Un roman à découvrir pour ceux qui ne connaîtraient pas et moi je vais continuer ma lecture de cette auteure polonaise.

Marilyne et Edyta ont aimé aussi.

Et ainsi je participe pour la première fois au mois de l’Europe de l’est organisé par Eva, Goran et Patrice.

 

47 commentaires
  1. Décidément! Olga Tokarczuk se retrouve aussi chez Ingannmic, mais pour un autre titre. Je suis d’autant plus intriguée…

  2. aifelle permalink

    J’ai l’intention de le lire, surtout depuis que j’ai vu le film qui en a été tiré « Tableau de chasse ».

    • Ah ? il faudrait que je recherche ce film.

      • aifelle permalink

        Passé à la télé récemment. Ça doit être une adaptation assez libre, mais l’actrice principale est très bonne et ça donne je pense une idée de l’ambiance générale.

      • Ah oui passé à la télé ? Bon, comme je ne la regarde jamais je ne risquais pas de le voir… Je vais bien le trouver quelque part.

  3. Ah un bon souvenir de lecture! (j’en ai lu trois de l’auteur;..)

  4. « atypique, léger et profond »… : voilà qui résume parfaitement tous les titres que j’ai lus de cette autrice. C’est aussi avec ce titre que je l’ai découverte, et je ne le regrette pas, j’avais beaucoup aimé, notamment cette ambiance étrange, inclassable, mais au fur et à mesure que j’en lis d’autres, mon admiration pour elle grandit, en même temps que mon plaisir de lecture !

  5. La couverture attire l’œil 😉 je note, merci !!

  6. Je suis en train de lire « Dieu, le temps, les hommes et les anges »… en parallèle avec une autre lecture, je prends mon temps, mais j’aime de plus en plus.
    Je ne savais pas qu’un film avait été tiré de celui-ci. Je le note, en tout cas, pour la suite ! 😉

  7. Ah, un beau souvenir de lecture, Janina à été mon héroïne de l’année 2019 :). C’est un univers cette auteure, fascinant. Je ne regrette d’avoir lu celui ci en premier, il me semble que  » Dieu, les anges, le temps et les hommes  » va plus loin, on y retrouve toutes les qualités de Sûr les ossements des morts. Merci pour le lien.

    • Je lirai aussi Dieu, les anges, le temps et les hommes. Ton héroïne 2019, ça ne m’étonne pas, c’est un sacré personnage !

  8. luocine permalink

    J’ai adoré cette lecture mon billet viendra plus tard mais je trouve que tu racontes bien l’humour du texte que j’avais un peu oublié.

  9. Les avis enthousiastes se multiplient, il faut absolument que je découvre Olga Tokarczuk, avec ce roman-là ou n’importe quel autre !

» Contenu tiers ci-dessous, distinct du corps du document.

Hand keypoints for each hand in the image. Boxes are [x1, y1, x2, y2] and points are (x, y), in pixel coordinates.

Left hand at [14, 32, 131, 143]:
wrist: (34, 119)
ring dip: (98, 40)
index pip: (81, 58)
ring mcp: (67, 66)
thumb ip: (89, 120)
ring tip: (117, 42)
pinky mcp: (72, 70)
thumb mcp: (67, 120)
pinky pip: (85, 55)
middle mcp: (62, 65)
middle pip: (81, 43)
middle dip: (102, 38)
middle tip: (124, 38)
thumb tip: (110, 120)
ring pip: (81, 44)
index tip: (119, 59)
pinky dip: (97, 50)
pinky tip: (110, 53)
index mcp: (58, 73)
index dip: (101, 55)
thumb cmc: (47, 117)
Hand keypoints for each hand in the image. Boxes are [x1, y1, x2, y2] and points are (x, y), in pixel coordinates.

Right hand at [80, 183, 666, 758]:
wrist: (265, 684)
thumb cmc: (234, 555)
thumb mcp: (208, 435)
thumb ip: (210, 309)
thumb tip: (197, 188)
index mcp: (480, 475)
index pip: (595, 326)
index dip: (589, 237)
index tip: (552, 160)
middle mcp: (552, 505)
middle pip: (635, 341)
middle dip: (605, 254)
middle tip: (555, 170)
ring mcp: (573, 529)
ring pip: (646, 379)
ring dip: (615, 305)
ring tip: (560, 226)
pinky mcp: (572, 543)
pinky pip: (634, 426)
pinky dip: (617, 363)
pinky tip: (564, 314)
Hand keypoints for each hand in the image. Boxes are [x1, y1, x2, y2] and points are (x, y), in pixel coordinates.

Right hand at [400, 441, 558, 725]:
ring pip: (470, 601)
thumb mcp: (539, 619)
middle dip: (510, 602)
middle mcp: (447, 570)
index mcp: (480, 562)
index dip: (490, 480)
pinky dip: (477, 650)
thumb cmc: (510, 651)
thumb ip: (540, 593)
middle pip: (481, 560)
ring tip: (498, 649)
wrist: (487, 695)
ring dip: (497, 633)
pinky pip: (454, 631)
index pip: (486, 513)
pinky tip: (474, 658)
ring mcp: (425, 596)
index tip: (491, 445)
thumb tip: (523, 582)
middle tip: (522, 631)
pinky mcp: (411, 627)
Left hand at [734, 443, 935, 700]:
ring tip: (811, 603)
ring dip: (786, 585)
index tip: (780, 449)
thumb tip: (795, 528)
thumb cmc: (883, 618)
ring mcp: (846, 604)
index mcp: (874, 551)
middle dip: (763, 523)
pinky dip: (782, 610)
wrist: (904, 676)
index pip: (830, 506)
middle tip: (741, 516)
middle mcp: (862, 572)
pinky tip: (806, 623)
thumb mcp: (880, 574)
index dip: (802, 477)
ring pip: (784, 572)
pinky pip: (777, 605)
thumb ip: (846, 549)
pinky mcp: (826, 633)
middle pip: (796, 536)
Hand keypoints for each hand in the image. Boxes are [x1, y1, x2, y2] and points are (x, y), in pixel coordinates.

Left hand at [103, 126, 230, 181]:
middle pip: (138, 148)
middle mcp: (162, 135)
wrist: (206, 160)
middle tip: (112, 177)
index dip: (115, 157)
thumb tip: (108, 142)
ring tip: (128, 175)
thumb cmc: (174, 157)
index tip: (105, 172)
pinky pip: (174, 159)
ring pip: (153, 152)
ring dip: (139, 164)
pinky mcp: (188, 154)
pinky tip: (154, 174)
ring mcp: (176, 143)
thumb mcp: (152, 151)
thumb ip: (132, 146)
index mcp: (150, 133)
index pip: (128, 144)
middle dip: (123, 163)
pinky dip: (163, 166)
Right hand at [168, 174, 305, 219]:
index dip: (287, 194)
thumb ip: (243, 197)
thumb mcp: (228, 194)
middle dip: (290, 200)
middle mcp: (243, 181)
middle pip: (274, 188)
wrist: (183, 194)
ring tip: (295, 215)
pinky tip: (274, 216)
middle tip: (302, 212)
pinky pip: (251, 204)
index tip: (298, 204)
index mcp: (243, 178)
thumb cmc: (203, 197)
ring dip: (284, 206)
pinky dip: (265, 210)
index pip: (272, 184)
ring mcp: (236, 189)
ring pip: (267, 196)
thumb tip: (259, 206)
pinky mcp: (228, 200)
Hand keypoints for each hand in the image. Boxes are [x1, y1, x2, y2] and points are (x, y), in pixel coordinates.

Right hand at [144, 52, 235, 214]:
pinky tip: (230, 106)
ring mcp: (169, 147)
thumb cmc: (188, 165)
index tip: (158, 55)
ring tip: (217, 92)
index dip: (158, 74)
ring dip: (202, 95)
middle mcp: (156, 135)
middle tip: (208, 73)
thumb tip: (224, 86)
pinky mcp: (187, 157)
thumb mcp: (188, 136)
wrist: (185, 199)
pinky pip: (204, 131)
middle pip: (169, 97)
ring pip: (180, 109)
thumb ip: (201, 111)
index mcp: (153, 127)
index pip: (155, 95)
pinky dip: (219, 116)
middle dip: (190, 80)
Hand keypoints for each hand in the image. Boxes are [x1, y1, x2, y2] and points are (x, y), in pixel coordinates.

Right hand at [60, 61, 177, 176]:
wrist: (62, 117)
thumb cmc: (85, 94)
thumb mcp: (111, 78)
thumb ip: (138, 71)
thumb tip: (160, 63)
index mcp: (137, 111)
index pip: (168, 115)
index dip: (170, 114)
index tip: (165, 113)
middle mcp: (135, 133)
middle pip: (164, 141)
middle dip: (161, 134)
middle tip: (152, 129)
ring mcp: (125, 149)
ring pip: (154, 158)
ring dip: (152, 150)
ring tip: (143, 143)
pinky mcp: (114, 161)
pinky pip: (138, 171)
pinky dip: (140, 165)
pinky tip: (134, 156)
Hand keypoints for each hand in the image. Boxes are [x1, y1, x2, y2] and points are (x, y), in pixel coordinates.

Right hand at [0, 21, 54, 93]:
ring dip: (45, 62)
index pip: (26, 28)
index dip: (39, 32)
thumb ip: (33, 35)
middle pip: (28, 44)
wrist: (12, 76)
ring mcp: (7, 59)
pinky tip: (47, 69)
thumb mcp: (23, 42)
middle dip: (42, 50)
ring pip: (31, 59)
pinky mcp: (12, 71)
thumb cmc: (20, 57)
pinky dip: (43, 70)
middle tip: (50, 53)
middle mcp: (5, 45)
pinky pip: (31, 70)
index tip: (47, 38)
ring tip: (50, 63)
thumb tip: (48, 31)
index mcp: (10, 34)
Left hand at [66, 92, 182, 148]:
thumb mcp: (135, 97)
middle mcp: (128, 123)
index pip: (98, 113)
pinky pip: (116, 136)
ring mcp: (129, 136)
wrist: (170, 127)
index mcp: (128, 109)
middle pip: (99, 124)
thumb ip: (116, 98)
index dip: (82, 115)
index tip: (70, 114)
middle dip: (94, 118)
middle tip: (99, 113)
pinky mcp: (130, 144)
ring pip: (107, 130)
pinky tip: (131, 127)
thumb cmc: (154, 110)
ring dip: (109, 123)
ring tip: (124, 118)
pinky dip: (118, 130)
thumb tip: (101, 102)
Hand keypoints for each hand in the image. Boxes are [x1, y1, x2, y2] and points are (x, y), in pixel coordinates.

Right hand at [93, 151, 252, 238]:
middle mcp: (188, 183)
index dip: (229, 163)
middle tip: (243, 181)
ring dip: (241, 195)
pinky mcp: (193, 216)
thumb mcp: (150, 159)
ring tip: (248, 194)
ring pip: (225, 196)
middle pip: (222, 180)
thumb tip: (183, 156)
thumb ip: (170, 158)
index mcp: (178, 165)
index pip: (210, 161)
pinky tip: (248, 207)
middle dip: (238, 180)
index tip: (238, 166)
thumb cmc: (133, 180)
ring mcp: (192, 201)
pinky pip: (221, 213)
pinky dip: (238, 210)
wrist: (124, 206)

  10. décidément l’auteure fait des émules ces derniers jours 🙂 il est temps que je fasse sa connaissance 🙂

  11. Je l’avais déjà repéré ! Il ne me reste plus qu’à le lire 🙂

  12. Tout ce que j’aime en ce moment.

  13. alexmotamots permalink

    Comme je ne connais pas, je note ce titre. Merci.

  14. J’avoue que je l’ai laissé en cours de route, je m’y ennuyais un peu, peut-être pas le bon moment…

  15. Patrice permalink

    Tres joli billet ainsi de très beaux extraits qui incitent à découvrir l’univers de l’auteure.
    Si tu le souhaites, n’hésite pas à participer via cette lecture à notre mois de l’Europe de l’Est, qui se déroule au mois de mars, en mentionnant le lien en bas de ton article.

  16. A_girl_from_earth permalink

    Je suis une des rares à ne pas avoir eu un franc enthousiasme pour ce roman mais j’en garde un souvenir de lecture sympathique tout de même.

    • Tu as peut-être remarqué les quelques bémols que j’ai eus aussi, mais globalement, ça reste un texte qui marque.

  17. je ne connaissais pas, mais je pense que j’aimerais faire la connaissance de cette Janina ! Je note !

  18. J’avais oublié l’humour noir du personnage …. Mais c’est vrai qu’on a le sourire aux lèvres pendant cette lecture et jusqu’à le fin : bien fait pour les méchants ! Cet univers est étrange, mais fascinant et encore davantage dans  » Dieu, les anges, le temps et les hommes » qui est un roman vraiment extraordinaire !

  19. Bonsoir Krol, un roman que j’ai énormément aimé. Le personnage de Janina est exceptionnelle. Je suis contente que rien de grave ne lui arrive. Je n’avais pas forcément deviné qui était le responsable des morts. Olga Tokarzuk sait très bien raconter une histoire avec une pointe de fantastique et pas mal d’humour. Bonne soirée.

  20. Je l’ai en attente sur mes étagères. Donc je ne lirai pas ta chronique. Le seul titre que je connaissais de ceux mentionnés. Franchement je suis plus au courant de rien.